WHAT IS BEING ASKED => Which lines in the data below contain the word "Autovía"? Pull each of them out.

########

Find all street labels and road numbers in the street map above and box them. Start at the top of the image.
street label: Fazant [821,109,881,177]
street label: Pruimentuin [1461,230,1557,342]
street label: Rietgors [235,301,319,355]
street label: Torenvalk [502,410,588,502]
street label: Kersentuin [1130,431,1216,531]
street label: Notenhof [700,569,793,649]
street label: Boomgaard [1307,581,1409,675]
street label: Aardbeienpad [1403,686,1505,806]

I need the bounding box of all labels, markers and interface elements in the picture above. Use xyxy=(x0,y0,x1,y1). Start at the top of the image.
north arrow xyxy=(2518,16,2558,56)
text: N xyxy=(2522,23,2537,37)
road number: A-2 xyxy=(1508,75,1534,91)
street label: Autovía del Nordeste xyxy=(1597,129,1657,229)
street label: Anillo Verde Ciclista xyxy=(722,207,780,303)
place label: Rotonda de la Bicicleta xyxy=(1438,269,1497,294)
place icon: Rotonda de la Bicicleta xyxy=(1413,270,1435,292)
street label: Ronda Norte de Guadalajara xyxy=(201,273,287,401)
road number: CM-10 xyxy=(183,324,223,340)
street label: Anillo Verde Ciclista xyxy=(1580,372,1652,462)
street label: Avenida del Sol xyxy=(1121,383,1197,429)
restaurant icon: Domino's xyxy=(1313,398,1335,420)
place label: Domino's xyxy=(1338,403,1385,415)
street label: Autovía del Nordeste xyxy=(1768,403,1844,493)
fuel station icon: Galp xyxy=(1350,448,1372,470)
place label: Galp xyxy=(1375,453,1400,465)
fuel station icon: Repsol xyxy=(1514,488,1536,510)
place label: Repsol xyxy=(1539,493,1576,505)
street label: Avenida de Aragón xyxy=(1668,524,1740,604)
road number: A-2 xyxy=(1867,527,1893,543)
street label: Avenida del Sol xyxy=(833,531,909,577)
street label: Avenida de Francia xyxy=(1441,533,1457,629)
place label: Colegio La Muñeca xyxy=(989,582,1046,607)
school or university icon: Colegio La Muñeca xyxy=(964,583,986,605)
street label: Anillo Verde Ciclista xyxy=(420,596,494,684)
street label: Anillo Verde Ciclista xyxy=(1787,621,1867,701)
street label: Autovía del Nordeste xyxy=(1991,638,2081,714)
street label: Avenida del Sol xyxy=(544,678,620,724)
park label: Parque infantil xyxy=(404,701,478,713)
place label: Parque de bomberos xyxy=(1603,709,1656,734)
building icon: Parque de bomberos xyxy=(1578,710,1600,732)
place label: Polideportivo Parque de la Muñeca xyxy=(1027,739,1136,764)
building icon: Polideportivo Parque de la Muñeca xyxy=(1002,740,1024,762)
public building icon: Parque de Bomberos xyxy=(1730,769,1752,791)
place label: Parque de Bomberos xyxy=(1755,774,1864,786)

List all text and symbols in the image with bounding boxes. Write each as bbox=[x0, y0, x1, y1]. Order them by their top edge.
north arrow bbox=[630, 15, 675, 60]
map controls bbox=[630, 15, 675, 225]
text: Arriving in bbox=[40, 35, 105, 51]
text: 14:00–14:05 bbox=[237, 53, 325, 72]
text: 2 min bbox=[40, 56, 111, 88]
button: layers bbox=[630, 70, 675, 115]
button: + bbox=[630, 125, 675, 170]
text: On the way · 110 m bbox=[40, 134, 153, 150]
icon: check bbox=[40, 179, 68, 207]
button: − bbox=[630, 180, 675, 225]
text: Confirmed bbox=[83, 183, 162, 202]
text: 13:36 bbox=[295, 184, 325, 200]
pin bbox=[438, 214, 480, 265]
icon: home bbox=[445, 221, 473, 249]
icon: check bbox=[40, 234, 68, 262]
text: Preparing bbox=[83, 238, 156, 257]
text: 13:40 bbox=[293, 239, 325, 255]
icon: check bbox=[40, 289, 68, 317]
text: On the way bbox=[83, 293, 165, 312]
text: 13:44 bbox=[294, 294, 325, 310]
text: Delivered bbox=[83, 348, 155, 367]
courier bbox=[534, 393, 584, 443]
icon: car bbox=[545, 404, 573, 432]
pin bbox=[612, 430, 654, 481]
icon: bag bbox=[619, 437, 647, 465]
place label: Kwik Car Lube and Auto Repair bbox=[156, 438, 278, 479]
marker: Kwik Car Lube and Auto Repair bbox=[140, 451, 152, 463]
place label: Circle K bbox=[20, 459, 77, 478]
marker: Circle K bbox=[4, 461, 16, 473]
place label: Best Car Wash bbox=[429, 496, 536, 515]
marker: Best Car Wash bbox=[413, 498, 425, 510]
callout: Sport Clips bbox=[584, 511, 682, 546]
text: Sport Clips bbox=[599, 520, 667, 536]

########

ANSWER SECTION =>
street label: Autovía del Nordeste xyxy=(1597,129,1657,229)
street label: Autovía del Nordeste xyxy=(1768,403,1844,493)
street label: Autovía del Nordeste xyxy=(1991,638,2081,714)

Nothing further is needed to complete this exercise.